Jadzia dostałą podpórkę, obok Karl (nie zmieścił sie w kadrze) też musi dostać, ale muszę zakupić
Piwonia przesadzana .. i jak każda przesadzana zawsze jest gorsza.. ale pąków ma ho, ho.. bo z jednej łodygi będzie kilka pąków.. na niektórych 5 kwiatów.. ciężar kwiatów na łodydze ponad kilo Piwonie lubią moja gliną, tak jak róże wiec je sadzę
Przetacznik na 100% nie Ale takie niespodzianki są fajne Obstawiam 60% na jeżówkę, a 40% na rudbekię. Pąki ma czyli niedługo się dowiemy
A przesadzane różyczki szaleją Wybaczyły mi brutalne przesadzenie w zeszłym roku, tu jest ok 10 krzewów
A to jeden nie przesadzany.. wielki jak 5 przesadzanych.. na foto widać połowę, bo reszta za szklarnią
Podobnie, jak Mazan obstawiam szarą pleśń, oberwij te wszystkie kwiaty, czasami to wystarczy nawet bez żadnych dodatkowych wspomagaczy, czyli oprysków.

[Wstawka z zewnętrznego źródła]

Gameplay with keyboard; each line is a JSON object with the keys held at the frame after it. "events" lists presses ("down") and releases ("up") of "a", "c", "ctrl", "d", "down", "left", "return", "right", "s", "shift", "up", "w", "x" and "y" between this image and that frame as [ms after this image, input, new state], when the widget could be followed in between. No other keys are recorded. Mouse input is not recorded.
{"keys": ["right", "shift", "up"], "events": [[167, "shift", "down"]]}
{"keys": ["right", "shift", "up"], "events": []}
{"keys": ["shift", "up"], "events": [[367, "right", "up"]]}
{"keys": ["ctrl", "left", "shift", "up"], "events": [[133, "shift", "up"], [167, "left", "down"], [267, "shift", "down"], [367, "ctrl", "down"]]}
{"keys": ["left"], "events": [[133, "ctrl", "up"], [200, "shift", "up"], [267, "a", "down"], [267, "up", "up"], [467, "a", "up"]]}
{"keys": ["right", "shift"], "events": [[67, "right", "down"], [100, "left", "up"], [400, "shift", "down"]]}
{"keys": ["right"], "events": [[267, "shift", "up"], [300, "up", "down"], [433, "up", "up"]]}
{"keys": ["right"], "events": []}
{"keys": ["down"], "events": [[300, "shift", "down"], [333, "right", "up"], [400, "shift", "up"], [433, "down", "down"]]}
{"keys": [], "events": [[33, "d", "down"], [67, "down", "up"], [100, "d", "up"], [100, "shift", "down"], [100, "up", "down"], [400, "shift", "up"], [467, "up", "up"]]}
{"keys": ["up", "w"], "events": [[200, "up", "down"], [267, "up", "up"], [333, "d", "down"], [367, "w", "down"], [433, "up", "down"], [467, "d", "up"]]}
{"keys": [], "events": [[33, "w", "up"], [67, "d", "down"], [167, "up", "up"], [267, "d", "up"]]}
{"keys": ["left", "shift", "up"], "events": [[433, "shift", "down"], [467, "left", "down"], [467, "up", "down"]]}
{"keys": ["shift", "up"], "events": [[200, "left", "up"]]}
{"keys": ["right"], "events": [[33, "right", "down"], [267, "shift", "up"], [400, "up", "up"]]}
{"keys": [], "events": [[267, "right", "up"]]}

U mnie tak często robi Swany, im więcej ma pąków tym czasami więcej takich pąków brązowieje i odpada.
Trzeba dać także róży czas, żeby się zaklimatyzowała, najlepiej przesadzać je na miejsce stałe jak jest chłodno i mokro, nie podczas upalnych, suchych dni.
Basiu.. to nie słonecznik, bo to już rosło w zeszłym roku i tylko nie kwitło.. to jest mutant z piekła rodem..
A to nie pokazywane, bo brak dostępu.. moje paprocie.. za jarzębiną.. ładne, ale sie sieją... wiec poszły na wygonki.... nie widać ich .. ale za to chwasty tu nie maja szans
Echin to wszystkie.. a ta to siewka.... taka wypasiona siewka.. żadna jeżówka nie jest u mnie tak wielka... dlatego zgłupiałam co to... rośnie pomiędzy kamieniami, w żwirku i prawie na macie........ jakiś mutant.. wyciepałabym ją, bo mi tu nie pasuje, ale intryguje mnie co to jest..
Miłość białostockiej piwonii od mamy z magnolią Nigra..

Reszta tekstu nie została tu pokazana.